RECORDS FOR THE TASK below:
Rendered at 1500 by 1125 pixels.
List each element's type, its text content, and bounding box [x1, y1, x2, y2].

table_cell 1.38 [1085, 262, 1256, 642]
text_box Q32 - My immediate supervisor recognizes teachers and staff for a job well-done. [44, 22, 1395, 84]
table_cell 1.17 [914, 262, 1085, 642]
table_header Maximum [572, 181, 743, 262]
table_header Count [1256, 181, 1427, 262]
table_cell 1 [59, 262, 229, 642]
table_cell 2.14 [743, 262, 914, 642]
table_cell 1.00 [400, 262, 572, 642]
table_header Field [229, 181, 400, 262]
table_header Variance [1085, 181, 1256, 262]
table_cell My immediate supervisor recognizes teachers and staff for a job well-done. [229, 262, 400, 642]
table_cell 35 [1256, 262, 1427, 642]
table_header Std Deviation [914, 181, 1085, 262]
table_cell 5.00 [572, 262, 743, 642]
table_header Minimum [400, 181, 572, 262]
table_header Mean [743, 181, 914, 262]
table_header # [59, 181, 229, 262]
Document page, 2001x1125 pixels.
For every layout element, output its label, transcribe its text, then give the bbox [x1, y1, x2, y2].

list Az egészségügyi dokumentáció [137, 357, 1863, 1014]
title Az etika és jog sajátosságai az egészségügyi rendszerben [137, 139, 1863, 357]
End of RECORDS FOR THE TASK.
■ ACTIVITY ■
Please transcribe all of the records, keeping every line exactly as it is.

■ ANSWER FOR THIS EXERCISE ■
Rendered at 1500 by 1125 pixels.
List each element's type, its text content, and bounding box [x1, y1, x2, y2].

table_cell 1.38 [1085, 262, 1256, 642]
text_box Q32 - My immediate supervisor recognizes teachers and staff for a job well-done. [44, 22, 1395, 84]
table_cell 1.17 [914, 262, 1085, 642]
table_header Maximum [572, 181, 743, 262]
table_header Count [1256, 181, 1427, 262]
table_cell 1 [59, 262, 229, 642]
table_cell 2.14 [743, 262, 914, 642]
table_cell 1.00 [400, 262, 572, 642]
table_header Field [229, 181, 400, 262]
table_header Variance [1085, 181, 1256, 262]
table_cell My immediate supervisor recognizes teachers and staff for a job well-done. [229, 262, 400, 642]
table_cell 35 [1256, 262, 1427, 642]
table_header Std Deviation [914, 181, 1085, 262]
table_cell 5.00 [572, 262, 743, 642]
table_header Minimum [400, 181, 572, 262]
table_header Mean [743, 181, 914, 262]
table_header # [59, 181, 229, 262]
Document page, 2001x1125 pixels.
For every layout element, output its label, transcribe its text, then give the bbox [x1, y1, x2, y2].

list Az egészségügyi dokumentáció [137, 357, 1863, 1014]
title Az etika és jog sajátosságai az egészségügyi rendszerben [137, 139, 1863, 357]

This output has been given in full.